After narrowly escaping an attempt on his life in a remote corner of Sweden, Clooney’s ‘Jack’ hides out in an Italian hilltop village while he works on his next assignment, making a customised rifle for an enigmatic assassin (Thekla Reuten from In Bruges). As he works on the job (and he seems to have an awfully long time for the task), he hangs out with the local priest (Paolo Bonacelli) and with the improbably gorgeous local prostitute (Violante Placido).
In between these sacred and profane encounters, not much happens. Jack drinks a lot of coffee and does a lot of driving, and there are three episodes of abrupt violence, which director and protagonist handle with equal aplomb.

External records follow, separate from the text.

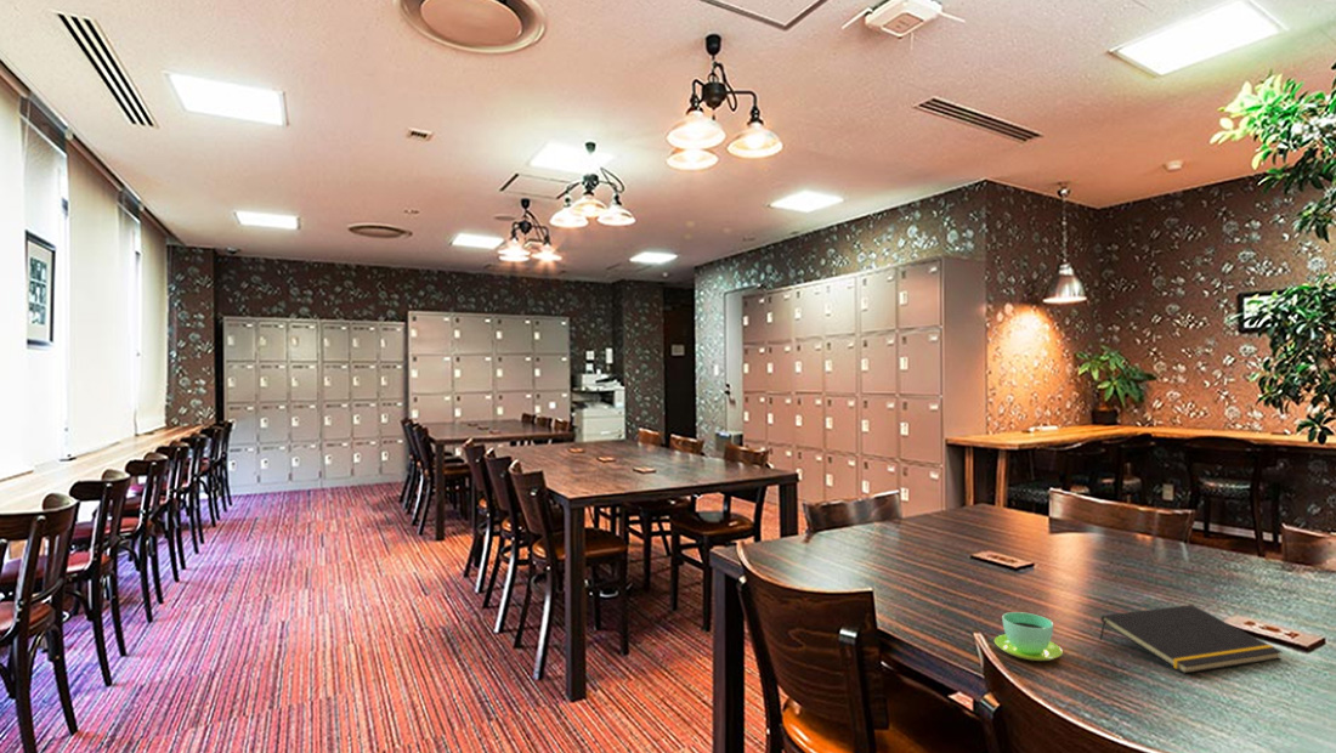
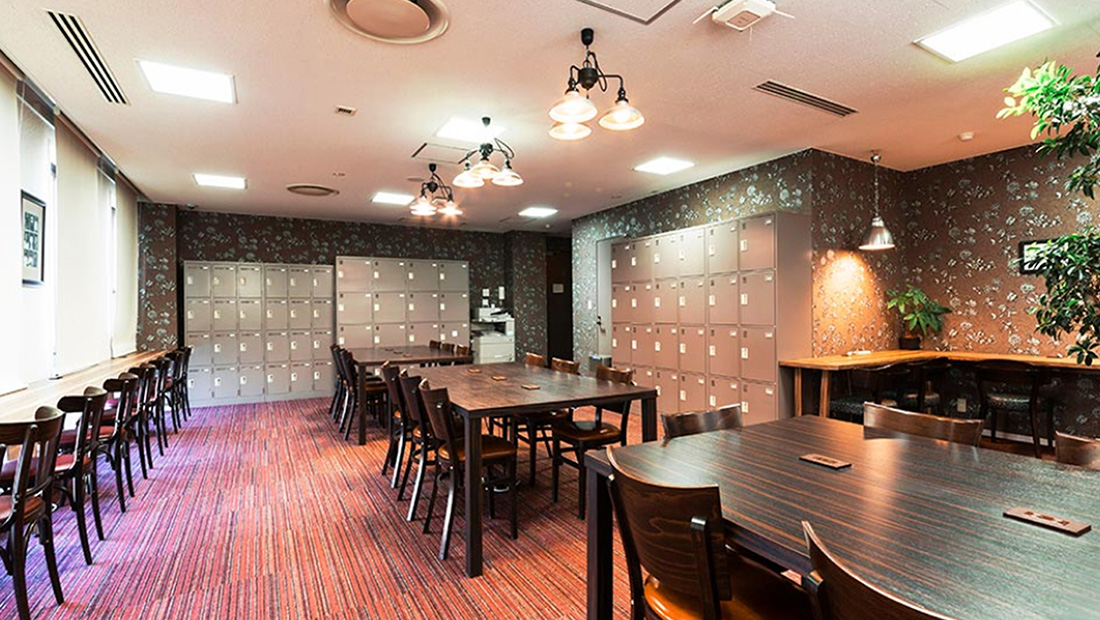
- notepad [1099,604,1284,674]
- cup [993,611,1064,662]
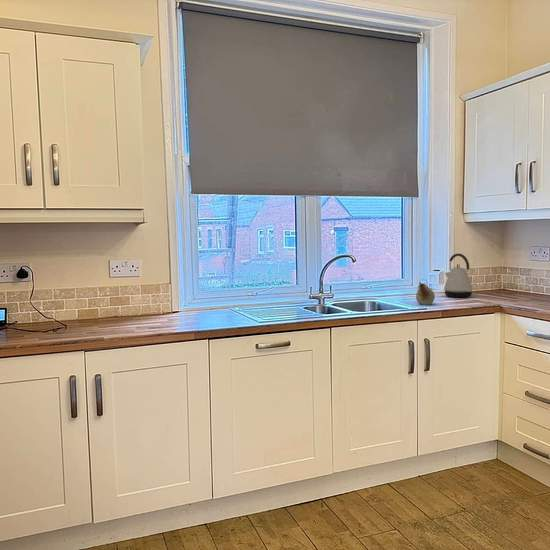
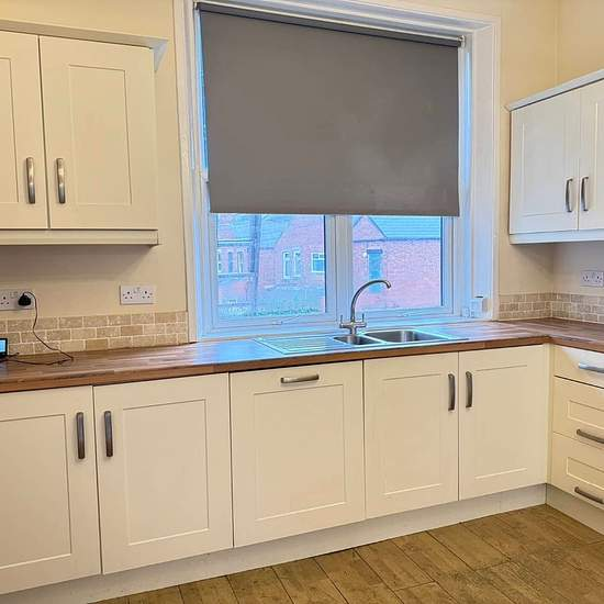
- fruit [415,281,436,306]
- kettle [443,253,474,298]
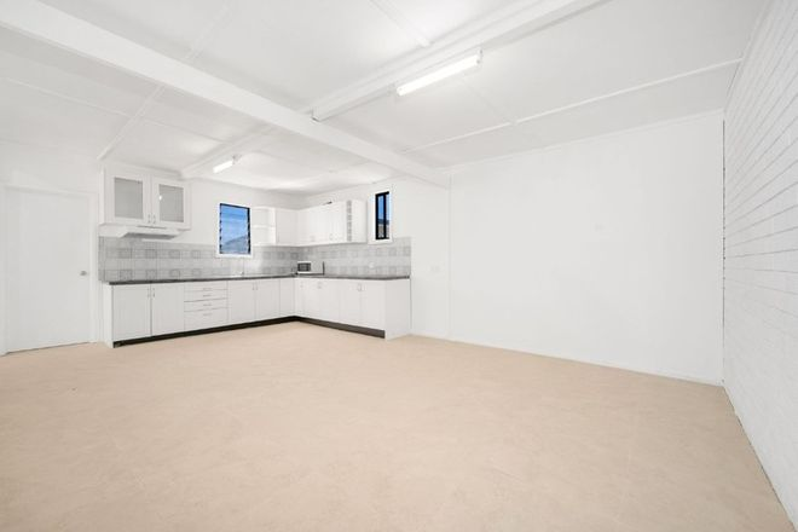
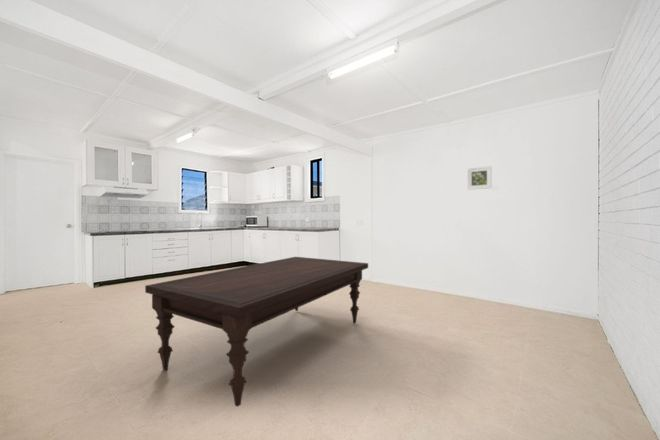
+ dining table [144,256,369,408]
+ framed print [466,165,493,191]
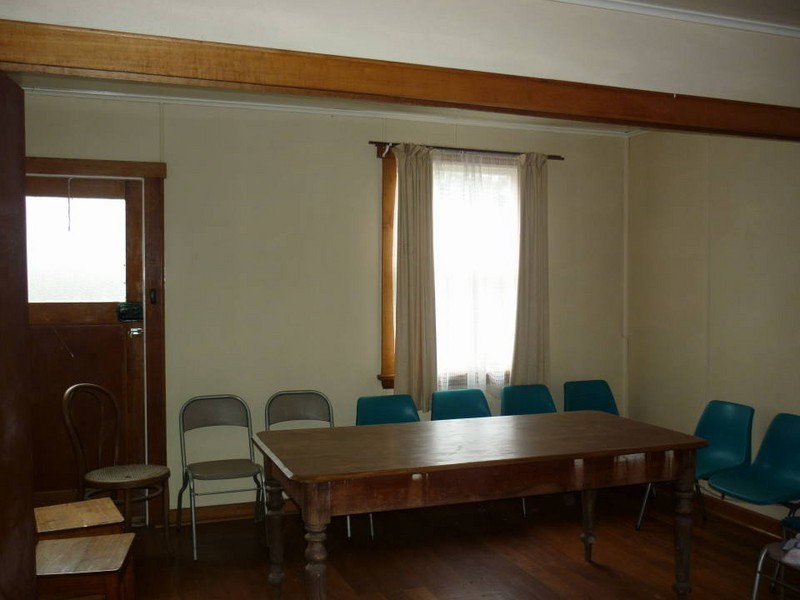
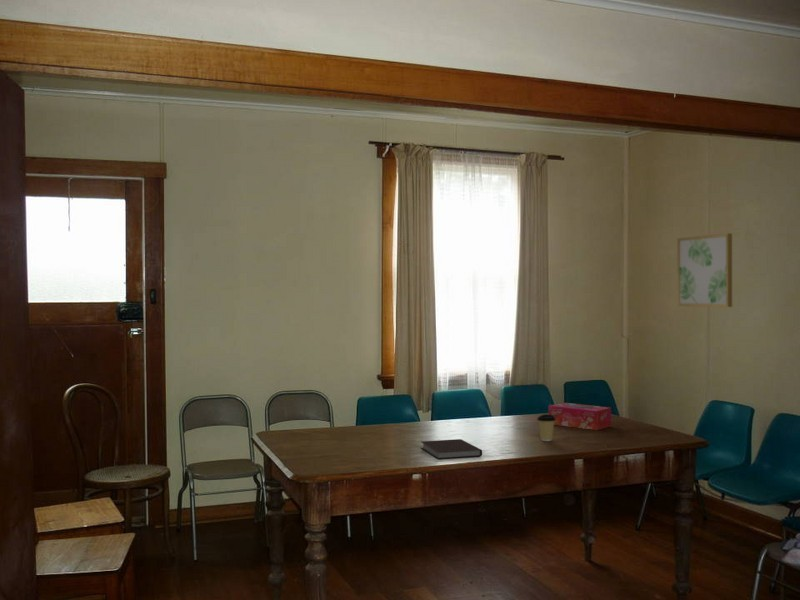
+ tissue box [548,402,612,431]
+ notebook [420,438,483,460]
+ wall art [676,232,733,308]
+ coffee cup [536,413,556,442]
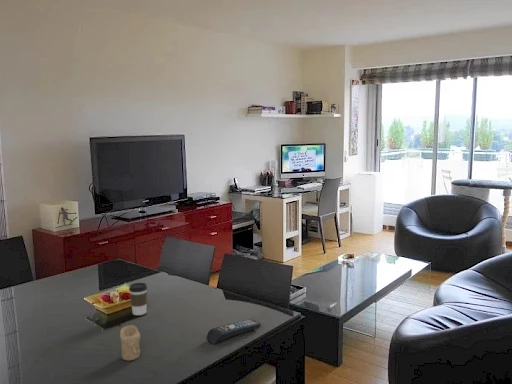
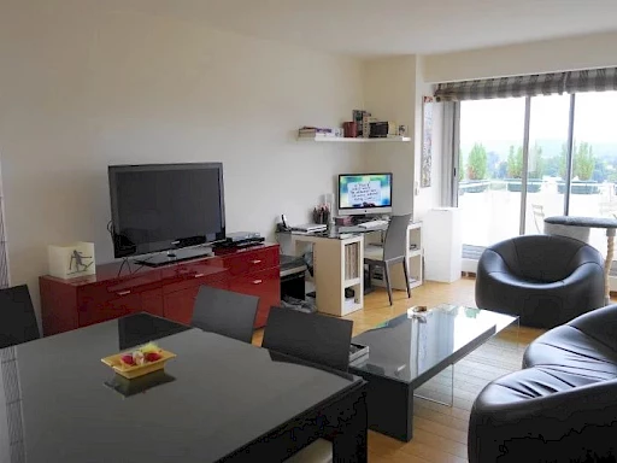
- remote control [206,318,262,345]
- candle [119,324,141,361]
- coffee cup [128,282,148,316]
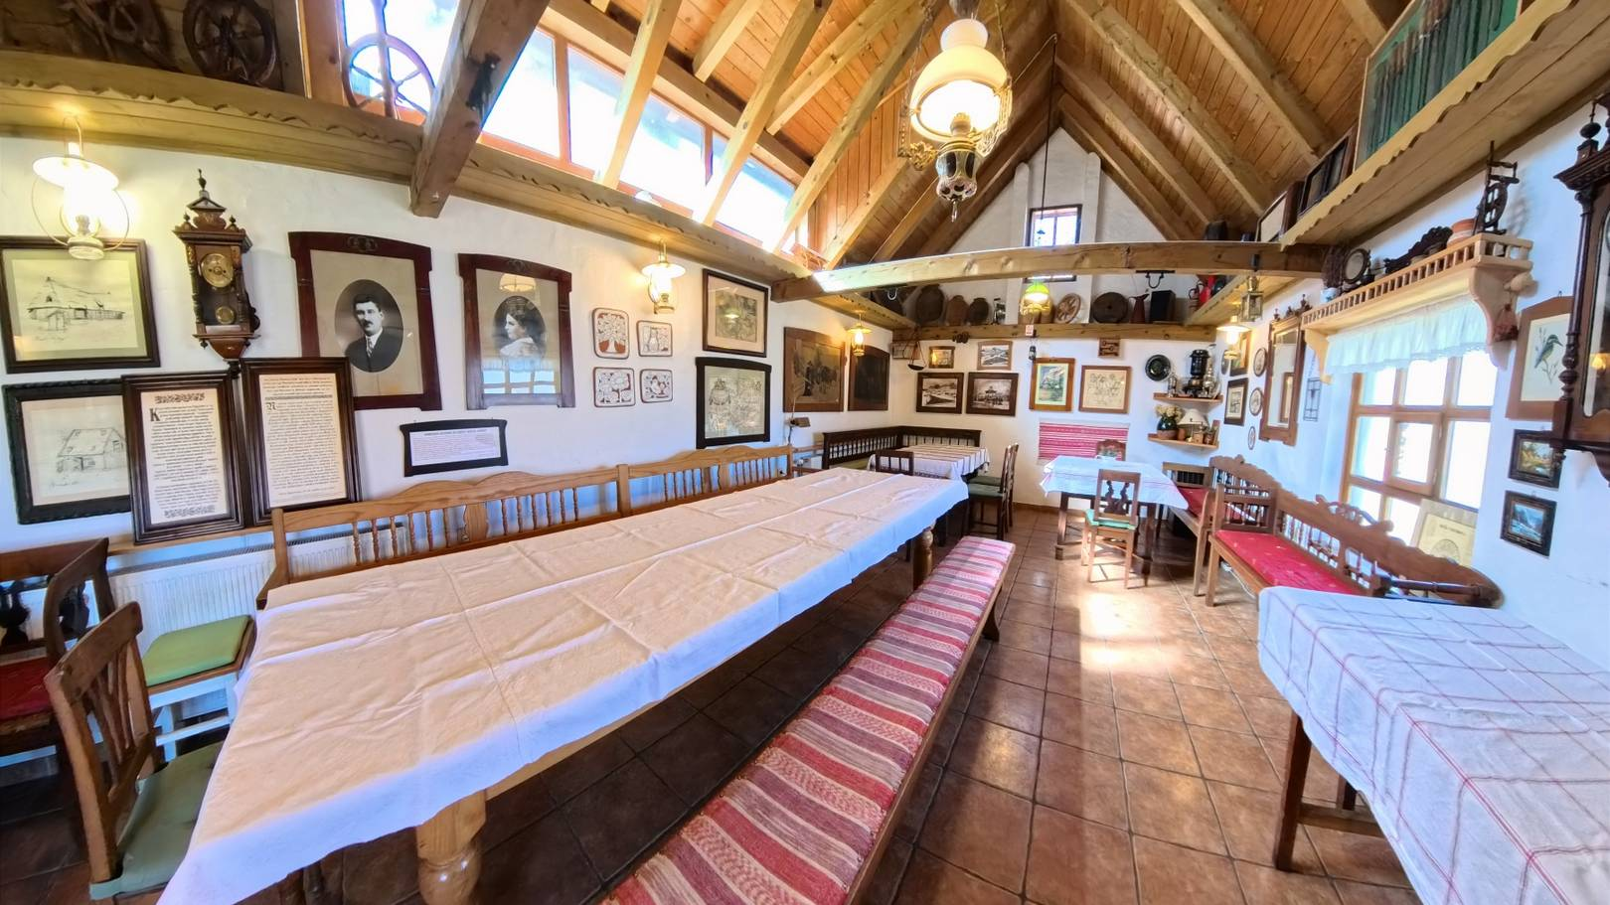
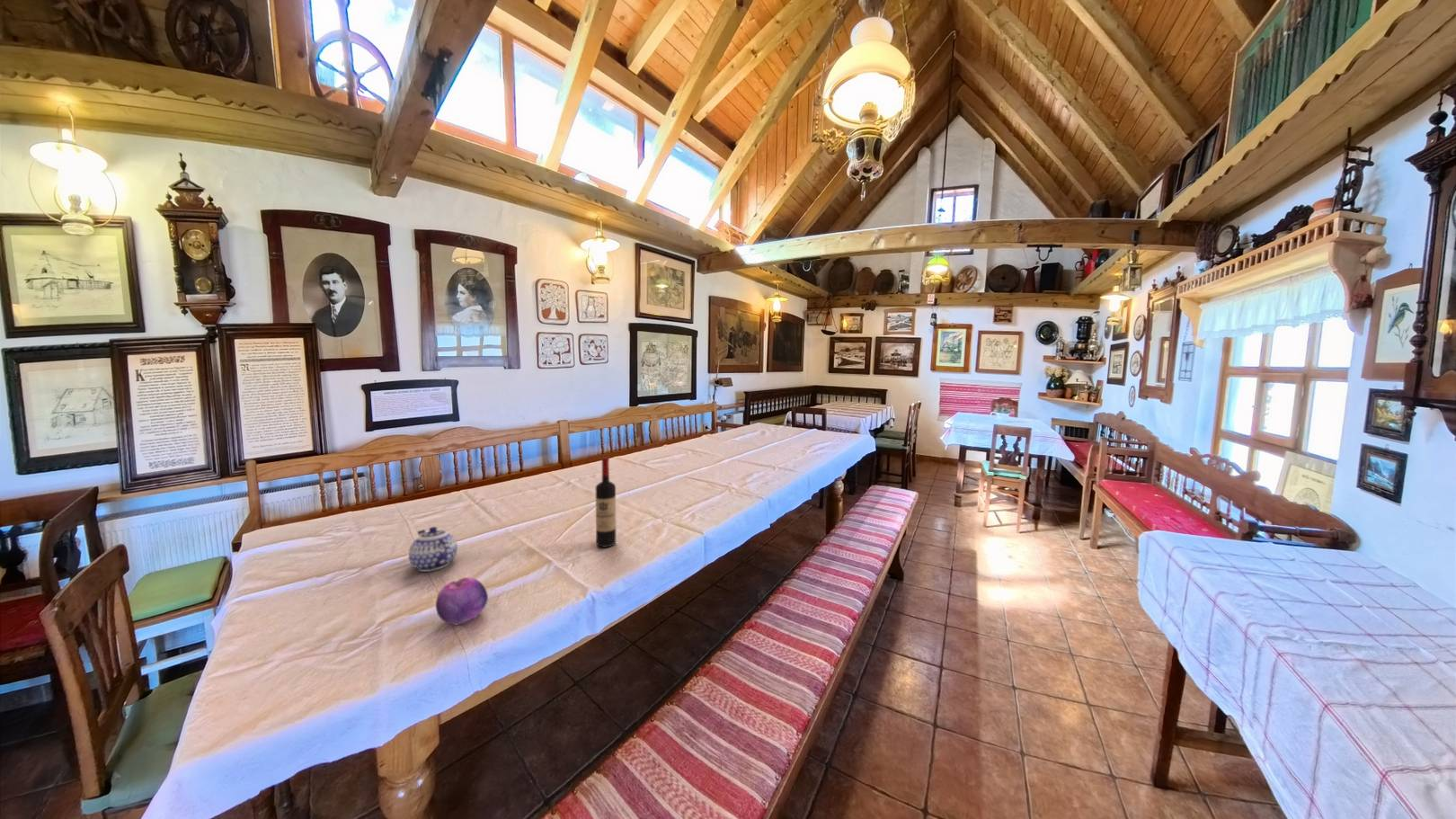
+ fruit [435,576,489,626]
+ wine bottle [595,457,617,548]
+ teapot [408,526,458,573]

Adapted by Brighton Rock director Rowan Joffe from the novel A Very Private Gentleman by Martin Booth, The American looks fabulous – as you’d expect given the gorgeous setting in Italy’s Abruzzo and Corbijn’s former career as a photographer. But strip away the style and you’re left with a plot that doesn’t really stand up to scrutiny and a character we’ve seen on screen too many times before.
Released on Blu-ray & DVD by Universal Pictures.